Now we have all of this coming home to roost in a far more explosive way. Republicans were never going to be able to turn back Obamacare and its death panels while Obama was President. That was straight up obvious. Anyone should have understood that. But it really should have been possible for them to do it when they controlled the entire government. They clearly can’t. That same pattern has played out across the whole legislative landscape. But it’s not really a matter of two groups battling each other. It’s the fallout of a conservative movement engaging in massive resistance against the rest of the country and the inevitable cycle of extremity and betrayal that goes with that.
Last year we discussed at some length the way that the core of Trumpism was a revolt against social change in America driven overwhelmingly by white voters outside the major urban centers. There are myriad ways to describe this dynamic, sympathetic and unsympathetic. It is the condescension of the urban elites and coastal America against ‘middle America’. Or it is white, non-urban America in revolt over the eclipse of white privilege. Regardless of the interpretation, there’s broad agreement over the dynamic itself: it is a tactically aggressive but strategically defensive action by people who feel they are being overrun and losing what should be theirs.
When I wrote about this last year, I thought that demographics made it quite unlikely that Trump would win.
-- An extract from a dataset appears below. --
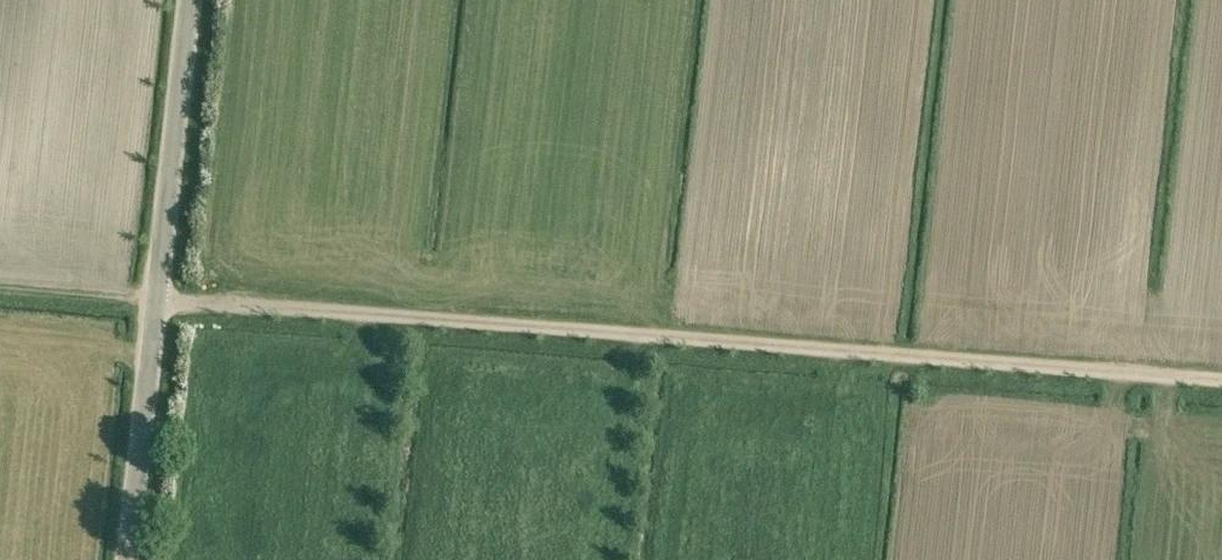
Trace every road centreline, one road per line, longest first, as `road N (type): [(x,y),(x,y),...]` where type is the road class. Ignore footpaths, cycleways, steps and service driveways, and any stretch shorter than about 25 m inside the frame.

That was wrong. But the overall dynamic is the same. Trump was able to win by super-charging his ‘base’, corralling most other Republicans through existing partisan polarization and benefitting from divisions and lower motivation among Democrats. Even with that he lost the popular vote and won by pulling off three razor-thin swing state wins that gave him a decent sized electoral majority. But the same pattern remains: an inflamed core of voters who feel they are on the losing side of change and, in Bill Buckley’s phrase, standing athwart history and yelling STOP. A mix of partisan polarization, the built-in electoral advantages enjoyed by rural America, hyper-efficient gerrymandering and the concentration of Democratic voters in urban enclaves all give Republicans and the Trump base power significantly greater than its numbers. In the House and the Senate, Democrats can easily get more votes and remain in the minority. A GOP nominee can lose the popular vote and become President. It’s happened twice in the last five elections. So while I expect 2018 and 2020 will go quite badly for Trump and the Republicans, it is not at all impossible that they will get a minority of votes and retain all power.
That is disastrous for Democrats and the country. But it doesn’t change the essential dynamic of early 21st century conservatism, an infinite loop of inflammatory and engaging promises, claims and demands which are mostly entirely unrealizable, creating a permanent cycle of establishmentism and grassroots’ betrayal which continues spinning forward even as the players in each category change.